- [Work to complete]
Every entry needs to be written out again exactly, with its pictures removed.

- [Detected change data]
= = = = = = =

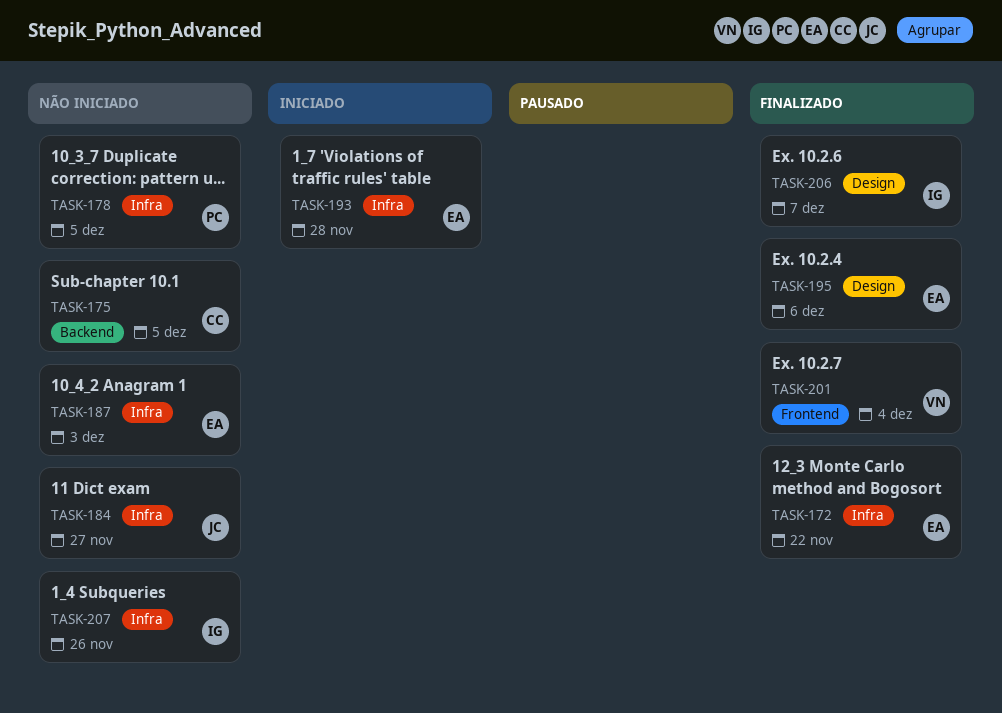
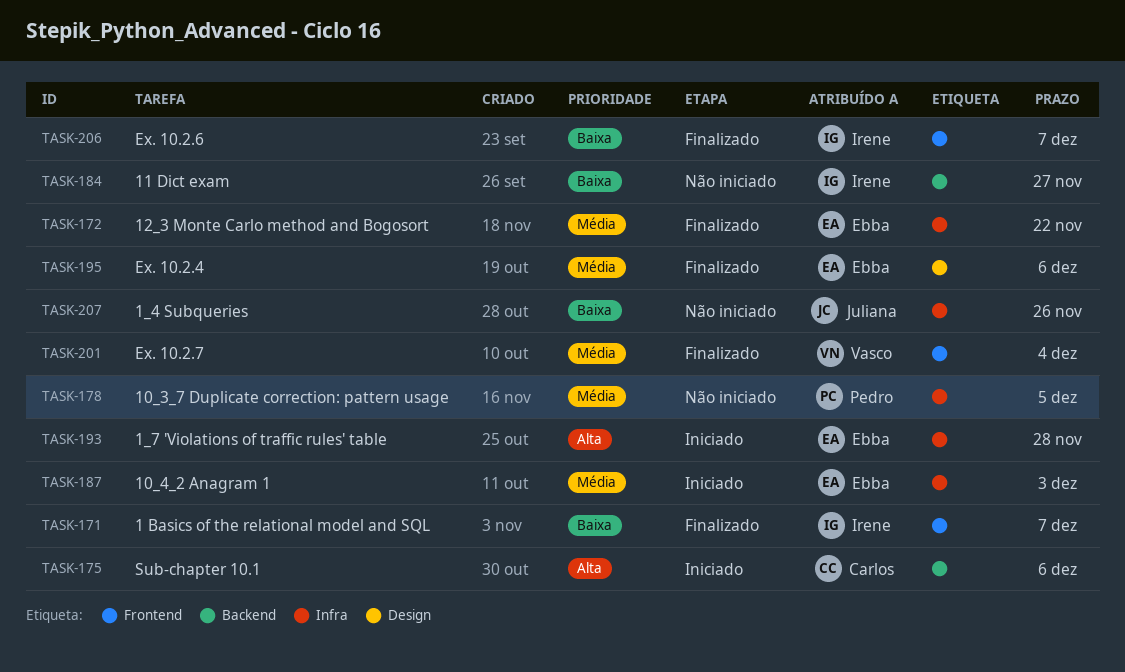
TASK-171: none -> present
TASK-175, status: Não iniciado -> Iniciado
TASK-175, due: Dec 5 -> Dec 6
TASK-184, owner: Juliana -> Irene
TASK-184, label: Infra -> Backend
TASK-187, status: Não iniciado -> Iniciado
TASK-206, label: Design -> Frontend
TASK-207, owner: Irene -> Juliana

= = = = = = =

- [Answer box]
TASK-171: none -> present
TASK-175, status: Não iniciado -> Iniciado
TASK-175, due: Dec 5 -> Dec 6
TASK-184, owner: Juliana -> Irene
TASK-184, label: Infra -> Backend
TASK-187, status: Não iniciado -> Iniciado
TASK-206, label: Design -> Frontend
TASK-207, owner: Irene -> Juliana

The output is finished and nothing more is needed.